Nella gara che ha preso il via nel primo pomeriggio e che si è disputata sulla distanza di 14 giri Cavalieri è partito dalla prima fila, mentre Russo dalla terza. Samuele scattava benissimo al via ed al quarto giro si portava al secondo posto, alle spalle di Pirro. Girando su tempi molto veloci, Cavalieri manteneva la seconda posizione sino alla bandiera a scacchi. E’ stata una gara decisamente per difficile quella di Russo, che dopo aver rimontato sino alla settima posizione è stato costretto a due dritti a causa di un problema alla moto. Rientrato in ultima posizione Riccardo è stato autore di una grande rimonta, che lo ha portato sino al dodicesimo posto finale.
Domani, sempre all’autodromo del Mugello si disputerà la quarta gara del CIV Superbike.
Samuele Cavalieri: “Una gara senza dubbio positiva, dopo un weekend non facile, a causa del mal di gola e della febbre che mi hanno costretto ad assumere degli antibiotici. Ieri abbiamo avuto qualche problema, che siamo riusciti a risolvere e oggi la moto era molto performante. Dopo un bel secondo posto in qualifica abbiamo fatto una buona gara, che ci consente di restare al secondo posto anche in campionato. Dobbiamo continuare così per ridurre il gap nei confronti di Pirro. Ringrazio il mio team per il suo valido supporto”.

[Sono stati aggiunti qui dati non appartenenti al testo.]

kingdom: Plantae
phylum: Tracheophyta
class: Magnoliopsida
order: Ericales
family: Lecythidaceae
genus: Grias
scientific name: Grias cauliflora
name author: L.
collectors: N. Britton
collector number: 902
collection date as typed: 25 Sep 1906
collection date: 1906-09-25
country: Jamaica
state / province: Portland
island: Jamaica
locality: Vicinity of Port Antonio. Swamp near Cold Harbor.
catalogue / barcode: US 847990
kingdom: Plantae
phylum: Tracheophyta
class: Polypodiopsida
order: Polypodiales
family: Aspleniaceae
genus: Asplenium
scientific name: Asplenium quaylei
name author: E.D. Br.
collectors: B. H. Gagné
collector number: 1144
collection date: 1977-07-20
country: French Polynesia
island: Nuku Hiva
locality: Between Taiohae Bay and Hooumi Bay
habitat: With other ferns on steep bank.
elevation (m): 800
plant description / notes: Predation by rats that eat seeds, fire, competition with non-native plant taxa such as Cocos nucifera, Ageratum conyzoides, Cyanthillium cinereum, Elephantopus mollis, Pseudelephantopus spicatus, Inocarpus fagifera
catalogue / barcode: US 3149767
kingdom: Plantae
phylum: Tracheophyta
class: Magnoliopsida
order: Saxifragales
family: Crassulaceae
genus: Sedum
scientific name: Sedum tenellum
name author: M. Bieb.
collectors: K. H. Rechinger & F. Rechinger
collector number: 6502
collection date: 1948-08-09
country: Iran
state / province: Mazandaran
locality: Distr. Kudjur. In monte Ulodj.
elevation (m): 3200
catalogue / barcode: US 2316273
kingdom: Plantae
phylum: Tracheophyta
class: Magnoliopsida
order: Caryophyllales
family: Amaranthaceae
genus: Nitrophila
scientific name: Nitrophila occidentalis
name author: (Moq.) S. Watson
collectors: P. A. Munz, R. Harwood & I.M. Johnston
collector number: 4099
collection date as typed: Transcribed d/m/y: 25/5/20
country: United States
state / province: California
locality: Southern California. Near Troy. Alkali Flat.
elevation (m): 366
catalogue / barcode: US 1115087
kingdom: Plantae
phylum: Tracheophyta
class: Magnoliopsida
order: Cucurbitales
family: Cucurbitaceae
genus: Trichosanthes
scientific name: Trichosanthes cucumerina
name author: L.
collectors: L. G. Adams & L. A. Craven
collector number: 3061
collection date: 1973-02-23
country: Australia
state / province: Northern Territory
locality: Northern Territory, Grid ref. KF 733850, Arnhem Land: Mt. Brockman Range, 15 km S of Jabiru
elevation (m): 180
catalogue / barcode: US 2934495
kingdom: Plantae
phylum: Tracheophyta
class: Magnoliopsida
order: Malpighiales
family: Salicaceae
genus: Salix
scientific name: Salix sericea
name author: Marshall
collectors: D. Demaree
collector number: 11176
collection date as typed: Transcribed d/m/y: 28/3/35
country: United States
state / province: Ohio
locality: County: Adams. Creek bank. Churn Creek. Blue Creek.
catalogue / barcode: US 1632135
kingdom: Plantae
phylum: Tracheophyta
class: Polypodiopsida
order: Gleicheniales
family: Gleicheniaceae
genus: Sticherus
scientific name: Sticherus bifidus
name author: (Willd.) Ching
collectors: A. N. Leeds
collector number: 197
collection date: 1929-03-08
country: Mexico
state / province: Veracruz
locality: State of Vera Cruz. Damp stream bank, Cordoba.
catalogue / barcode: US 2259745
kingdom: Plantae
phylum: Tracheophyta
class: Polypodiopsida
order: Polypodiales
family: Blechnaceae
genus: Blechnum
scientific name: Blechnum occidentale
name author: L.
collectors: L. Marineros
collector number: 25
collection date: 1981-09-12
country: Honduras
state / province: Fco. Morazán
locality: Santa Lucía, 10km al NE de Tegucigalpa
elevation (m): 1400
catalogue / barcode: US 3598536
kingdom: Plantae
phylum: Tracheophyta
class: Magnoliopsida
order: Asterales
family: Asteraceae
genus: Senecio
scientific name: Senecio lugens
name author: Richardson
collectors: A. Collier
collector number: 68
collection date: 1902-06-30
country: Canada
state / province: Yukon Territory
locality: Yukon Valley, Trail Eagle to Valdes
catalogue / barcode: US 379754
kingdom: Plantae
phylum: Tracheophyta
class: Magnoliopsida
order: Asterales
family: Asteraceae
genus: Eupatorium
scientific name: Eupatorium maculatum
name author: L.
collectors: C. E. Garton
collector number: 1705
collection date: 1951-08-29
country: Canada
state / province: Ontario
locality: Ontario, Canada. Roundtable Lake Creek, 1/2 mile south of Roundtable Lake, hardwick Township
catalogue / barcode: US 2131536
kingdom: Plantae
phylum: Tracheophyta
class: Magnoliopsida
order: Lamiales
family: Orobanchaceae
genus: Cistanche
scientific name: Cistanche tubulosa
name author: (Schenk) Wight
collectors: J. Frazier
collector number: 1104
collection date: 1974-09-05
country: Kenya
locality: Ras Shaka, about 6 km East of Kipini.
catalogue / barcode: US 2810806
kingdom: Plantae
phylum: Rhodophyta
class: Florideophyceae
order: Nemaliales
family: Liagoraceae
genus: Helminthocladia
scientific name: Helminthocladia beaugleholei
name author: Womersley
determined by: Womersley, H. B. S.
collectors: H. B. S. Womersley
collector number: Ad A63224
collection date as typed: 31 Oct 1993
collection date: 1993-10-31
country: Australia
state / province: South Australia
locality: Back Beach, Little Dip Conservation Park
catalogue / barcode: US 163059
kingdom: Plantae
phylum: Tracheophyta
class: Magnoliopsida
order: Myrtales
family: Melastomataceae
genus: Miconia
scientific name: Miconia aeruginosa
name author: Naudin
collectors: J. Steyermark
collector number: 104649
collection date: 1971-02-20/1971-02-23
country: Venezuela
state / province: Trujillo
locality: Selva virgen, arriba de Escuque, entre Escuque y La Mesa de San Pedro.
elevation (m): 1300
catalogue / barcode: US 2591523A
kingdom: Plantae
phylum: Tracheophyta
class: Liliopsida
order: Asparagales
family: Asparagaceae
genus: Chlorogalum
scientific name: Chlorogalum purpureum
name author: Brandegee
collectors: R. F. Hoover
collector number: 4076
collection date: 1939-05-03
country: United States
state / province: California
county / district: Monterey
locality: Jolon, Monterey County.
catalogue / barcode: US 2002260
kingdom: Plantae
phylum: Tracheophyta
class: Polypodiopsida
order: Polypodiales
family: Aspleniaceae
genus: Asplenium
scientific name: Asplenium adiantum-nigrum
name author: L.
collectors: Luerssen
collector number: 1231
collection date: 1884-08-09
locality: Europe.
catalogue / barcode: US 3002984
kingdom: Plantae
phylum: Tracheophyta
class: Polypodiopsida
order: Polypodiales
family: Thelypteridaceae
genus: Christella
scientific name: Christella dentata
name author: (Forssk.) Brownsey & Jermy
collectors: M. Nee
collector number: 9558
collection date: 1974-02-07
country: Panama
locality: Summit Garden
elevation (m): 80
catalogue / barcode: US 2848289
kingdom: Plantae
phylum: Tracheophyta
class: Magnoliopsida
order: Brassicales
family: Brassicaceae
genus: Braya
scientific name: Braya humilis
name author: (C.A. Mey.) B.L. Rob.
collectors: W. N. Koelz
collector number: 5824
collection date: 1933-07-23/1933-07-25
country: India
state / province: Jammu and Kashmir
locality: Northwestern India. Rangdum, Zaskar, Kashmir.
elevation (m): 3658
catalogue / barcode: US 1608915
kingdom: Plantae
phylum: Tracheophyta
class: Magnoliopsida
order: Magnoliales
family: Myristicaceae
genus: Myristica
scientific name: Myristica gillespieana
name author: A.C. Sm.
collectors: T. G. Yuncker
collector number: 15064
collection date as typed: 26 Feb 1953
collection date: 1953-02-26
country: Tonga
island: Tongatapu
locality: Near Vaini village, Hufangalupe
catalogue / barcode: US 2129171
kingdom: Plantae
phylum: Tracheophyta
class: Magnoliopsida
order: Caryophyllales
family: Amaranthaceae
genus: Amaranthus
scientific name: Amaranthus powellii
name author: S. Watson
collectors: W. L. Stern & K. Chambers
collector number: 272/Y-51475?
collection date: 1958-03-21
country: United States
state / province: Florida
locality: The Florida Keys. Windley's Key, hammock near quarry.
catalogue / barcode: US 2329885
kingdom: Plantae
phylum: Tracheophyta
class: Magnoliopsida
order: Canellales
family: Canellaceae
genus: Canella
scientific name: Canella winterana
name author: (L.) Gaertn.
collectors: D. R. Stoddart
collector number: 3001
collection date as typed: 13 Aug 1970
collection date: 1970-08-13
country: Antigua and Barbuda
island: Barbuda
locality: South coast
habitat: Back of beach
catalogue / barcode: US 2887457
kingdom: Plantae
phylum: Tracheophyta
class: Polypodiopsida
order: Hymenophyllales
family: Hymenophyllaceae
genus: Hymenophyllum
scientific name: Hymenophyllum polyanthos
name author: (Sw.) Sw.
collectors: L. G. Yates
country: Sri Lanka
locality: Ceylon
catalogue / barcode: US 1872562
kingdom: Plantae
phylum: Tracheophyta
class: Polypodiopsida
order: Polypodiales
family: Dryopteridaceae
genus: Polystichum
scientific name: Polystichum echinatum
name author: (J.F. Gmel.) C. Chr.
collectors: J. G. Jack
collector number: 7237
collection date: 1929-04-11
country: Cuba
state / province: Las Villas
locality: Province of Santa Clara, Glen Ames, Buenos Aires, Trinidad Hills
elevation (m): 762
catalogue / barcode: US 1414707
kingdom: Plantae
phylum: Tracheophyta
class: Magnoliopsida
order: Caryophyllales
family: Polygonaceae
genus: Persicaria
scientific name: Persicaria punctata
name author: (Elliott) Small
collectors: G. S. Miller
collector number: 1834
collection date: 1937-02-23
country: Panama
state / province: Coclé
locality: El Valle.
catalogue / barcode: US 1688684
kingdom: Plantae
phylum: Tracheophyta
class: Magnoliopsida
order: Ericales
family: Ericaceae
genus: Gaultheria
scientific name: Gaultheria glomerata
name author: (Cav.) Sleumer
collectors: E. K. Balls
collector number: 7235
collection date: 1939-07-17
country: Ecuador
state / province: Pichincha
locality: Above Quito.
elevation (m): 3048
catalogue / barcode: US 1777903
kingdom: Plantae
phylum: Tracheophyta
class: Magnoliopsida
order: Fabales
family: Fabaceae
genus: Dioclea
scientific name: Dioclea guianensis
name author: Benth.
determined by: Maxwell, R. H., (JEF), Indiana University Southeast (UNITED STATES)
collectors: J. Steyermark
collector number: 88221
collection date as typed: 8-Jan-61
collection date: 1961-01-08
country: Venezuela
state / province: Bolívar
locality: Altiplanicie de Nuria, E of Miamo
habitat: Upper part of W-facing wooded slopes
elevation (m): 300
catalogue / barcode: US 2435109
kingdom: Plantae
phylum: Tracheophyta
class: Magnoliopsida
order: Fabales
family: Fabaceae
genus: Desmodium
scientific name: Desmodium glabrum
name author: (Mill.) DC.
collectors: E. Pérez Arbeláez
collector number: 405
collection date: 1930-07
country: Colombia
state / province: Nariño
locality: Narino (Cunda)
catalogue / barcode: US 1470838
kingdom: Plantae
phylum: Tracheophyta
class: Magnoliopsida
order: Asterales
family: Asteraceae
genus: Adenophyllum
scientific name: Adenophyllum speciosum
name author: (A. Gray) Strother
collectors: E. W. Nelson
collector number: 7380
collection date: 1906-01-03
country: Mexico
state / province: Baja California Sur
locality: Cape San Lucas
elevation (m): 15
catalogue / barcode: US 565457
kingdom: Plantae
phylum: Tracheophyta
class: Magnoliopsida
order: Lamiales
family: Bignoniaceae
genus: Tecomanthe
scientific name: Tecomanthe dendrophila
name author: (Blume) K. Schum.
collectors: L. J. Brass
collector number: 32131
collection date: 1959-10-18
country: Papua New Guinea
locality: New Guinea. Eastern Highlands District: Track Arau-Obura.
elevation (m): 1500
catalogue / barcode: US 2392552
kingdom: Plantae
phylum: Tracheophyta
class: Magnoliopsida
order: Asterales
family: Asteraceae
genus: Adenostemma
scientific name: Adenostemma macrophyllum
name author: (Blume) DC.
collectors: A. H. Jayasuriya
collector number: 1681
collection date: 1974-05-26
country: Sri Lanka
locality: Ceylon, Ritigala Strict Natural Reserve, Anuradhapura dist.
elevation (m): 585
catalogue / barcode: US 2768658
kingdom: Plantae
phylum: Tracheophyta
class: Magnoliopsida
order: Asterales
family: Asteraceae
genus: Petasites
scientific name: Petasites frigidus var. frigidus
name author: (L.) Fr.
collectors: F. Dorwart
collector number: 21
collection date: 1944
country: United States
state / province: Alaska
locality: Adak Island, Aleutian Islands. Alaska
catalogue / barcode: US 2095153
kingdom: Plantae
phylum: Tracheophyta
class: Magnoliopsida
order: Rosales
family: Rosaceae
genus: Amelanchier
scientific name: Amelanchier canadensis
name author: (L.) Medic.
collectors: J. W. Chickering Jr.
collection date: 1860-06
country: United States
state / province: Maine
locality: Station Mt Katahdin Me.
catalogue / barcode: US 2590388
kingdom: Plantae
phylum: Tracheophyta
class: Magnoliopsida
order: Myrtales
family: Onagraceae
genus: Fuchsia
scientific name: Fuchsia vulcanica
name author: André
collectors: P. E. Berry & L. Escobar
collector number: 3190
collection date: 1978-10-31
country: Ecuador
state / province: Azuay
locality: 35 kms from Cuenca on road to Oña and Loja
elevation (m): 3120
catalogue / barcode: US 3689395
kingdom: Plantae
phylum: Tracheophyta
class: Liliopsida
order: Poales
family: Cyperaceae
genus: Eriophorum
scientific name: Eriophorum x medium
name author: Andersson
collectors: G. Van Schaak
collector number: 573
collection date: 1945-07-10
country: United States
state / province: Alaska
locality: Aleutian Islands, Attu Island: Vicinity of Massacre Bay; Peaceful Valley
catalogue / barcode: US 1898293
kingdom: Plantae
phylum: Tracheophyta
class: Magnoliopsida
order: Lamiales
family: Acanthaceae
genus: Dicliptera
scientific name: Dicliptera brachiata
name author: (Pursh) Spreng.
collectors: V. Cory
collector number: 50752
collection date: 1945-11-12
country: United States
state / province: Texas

Riccardo Russo: “Ero partito bene, ma alla prima curva ho perso delle posizioni. Ho rimontato ma poi ho fatto due dritti a causa di un problema alla moto in staccata, il secondo dei quali mi ha relegato in ultima posizione. Ho fatto il possibile, ma non ho potuto andare oltre il dodicesimo posto finale. Purtroppo non siamo ancora riusciti a trovare l’assetto giusto per la mia moto, che tende a bloccare la ruota posteriore nelle staccate decise. Quando giro da solo riesco a sopperire a questo inconveniente, ma nel gruppo perdo molto terreno. Dobbiamo risolvere questo problema per poter tornare a lottare per le posizioni che ci competono”.